FIERSTINE, Harry L., Biological Sciences Department, California Polytechnic State University, San Luis Obispo, San Luis Obispo, CA 93407, hfiersti@calpoly.edu

There are five families of extinct and extant billfishes (perciform fishes with their premaxillary bones elongated into a non-protrusible rostrum or bill), but only two inhabited the Gulf and Atlantic Coastal Plain (GACP) during the Eocene and Oligocene. The extinct family Palaeorhynchidae is represented in the GACP by three species of Aglyptorhynchus Casier, 1966 [A. robustus (Leidy, 1860) and two undescribed species] from the late Oligocene, South Carolina. Aglyptorhynchus is distinguished primarily by having a rostrum with one to two pairs of lateral longitudinal canals and an unpaired central canal, a tripartite occipital condyle, an opisthocelous first vertebra, and a maxillary flange.
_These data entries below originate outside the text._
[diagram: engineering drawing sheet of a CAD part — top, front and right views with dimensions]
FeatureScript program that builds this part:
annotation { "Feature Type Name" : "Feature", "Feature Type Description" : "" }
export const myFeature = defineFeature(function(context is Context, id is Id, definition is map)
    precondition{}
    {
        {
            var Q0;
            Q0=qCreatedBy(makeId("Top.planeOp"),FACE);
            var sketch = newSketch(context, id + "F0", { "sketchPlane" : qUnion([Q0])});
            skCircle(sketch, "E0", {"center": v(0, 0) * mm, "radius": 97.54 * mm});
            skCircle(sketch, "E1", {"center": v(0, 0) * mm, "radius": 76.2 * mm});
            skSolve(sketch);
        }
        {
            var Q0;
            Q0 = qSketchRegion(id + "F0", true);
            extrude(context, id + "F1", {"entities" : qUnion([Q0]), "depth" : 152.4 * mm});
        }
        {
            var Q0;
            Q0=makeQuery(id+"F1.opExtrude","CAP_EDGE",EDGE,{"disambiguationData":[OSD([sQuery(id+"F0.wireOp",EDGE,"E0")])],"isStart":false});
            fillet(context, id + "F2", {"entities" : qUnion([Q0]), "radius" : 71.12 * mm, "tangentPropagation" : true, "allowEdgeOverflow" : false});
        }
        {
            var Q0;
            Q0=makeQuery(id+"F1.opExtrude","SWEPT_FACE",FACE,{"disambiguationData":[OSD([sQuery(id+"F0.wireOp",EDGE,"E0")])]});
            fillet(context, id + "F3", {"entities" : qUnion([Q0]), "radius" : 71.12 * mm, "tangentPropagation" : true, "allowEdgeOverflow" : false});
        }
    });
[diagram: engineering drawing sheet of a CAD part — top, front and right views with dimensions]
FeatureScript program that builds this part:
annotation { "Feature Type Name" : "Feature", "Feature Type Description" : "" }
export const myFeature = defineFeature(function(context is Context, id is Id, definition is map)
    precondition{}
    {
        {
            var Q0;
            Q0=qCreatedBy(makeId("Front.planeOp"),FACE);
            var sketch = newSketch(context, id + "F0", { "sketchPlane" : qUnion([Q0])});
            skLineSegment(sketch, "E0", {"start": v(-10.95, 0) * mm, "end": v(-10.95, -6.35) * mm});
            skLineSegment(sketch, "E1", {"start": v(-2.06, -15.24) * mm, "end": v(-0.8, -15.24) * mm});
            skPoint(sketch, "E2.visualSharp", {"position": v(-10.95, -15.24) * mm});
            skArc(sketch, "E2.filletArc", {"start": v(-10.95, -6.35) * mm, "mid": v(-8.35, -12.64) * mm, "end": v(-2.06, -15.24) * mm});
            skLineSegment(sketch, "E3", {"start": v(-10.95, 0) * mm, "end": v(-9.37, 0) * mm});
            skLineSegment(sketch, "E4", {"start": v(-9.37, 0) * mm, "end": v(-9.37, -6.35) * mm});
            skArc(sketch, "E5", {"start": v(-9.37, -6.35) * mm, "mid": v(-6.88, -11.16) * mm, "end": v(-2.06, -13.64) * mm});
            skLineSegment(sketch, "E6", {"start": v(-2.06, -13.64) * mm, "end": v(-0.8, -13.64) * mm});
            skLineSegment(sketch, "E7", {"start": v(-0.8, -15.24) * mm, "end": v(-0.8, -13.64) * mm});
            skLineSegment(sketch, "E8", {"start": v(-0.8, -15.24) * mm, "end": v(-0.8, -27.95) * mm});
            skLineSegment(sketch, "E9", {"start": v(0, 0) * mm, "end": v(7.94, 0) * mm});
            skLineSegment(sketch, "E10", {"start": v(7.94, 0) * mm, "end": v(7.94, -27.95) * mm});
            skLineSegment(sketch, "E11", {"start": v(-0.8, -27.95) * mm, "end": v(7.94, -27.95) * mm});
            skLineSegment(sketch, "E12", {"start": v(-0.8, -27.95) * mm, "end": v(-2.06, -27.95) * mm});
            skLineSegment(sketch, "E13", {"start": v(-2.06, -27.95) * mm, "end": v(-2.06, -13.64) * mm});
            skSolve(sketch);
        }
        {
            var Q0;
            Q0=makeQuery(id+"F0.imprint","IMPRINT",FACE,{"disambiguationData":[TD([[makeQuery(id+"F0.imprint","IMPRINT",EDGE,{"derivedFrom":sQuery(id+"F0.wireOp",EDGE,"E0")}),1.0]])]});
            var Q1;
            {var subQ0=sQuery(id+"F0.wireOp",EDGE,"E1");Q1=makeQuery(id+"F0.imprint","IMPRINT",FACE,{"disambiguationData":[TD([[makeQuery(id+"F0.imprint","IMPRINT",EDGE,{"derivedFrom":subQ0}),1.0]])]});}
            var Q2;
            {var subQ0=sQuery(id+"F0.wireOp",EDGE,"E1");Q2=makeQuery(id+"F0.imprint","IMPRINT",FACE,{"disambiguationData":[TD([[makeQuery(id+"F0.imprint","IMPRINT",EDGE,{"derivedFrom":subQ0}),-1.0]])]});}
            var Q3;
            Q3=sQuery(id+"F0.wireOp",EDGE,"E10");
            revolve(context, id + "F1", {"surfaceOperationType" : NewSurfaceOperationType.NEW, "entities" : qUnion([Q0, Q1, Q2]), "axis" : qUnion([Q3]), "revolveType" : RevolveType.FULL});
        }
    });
The family Xiphiidae, which includes the modern swordfish (Xiphias Linnaeus, 1758), is represented in the GACP by three species of the extinct genus Xiphiorhynchus van Beneden, 1871 [X. cf. X. eocaenicus (Woodward, 1901), middle Eocene, England and Mississippi; X. kimblalocki Fierstine and Applegate, 1974, late Eocene, Louisiana and Mississippi; X. rotundus (Woodward, 1901), late Oligocene-?early Miocene, South Carolina]. Xiphiorhynchus is distinguished by having a round or oval rostrum that contains two pairs of longitudinal canals with the dorsal pair closer to the mid-line than the ventral pair. During both the Eocene and Oligocene, Xiphiorhynchus inhabited the ancient Tethys Sea (or Parathethys) and Atlantic Ocean. In contrast, Aglyptorhynchus was restricted to the ancient Tethys Sea (or Parathethys) during the Eocene, but in the Oligocene, the genus was distributed in the eastern Pacific and Atlantic oceans as well as the Tethys Sea. Aglyptorhynchus and Xiphiorhynchus have been recovered from nearshore, shallow deposits and oceanic (>100 m) deposits. Both genera existed for approximately 27 million years before becoming extinct. Their demise may have been caused by having upper and lower jaws of equal length making them less adapted for spearing than the modern genera that have disproportionately longer rostra.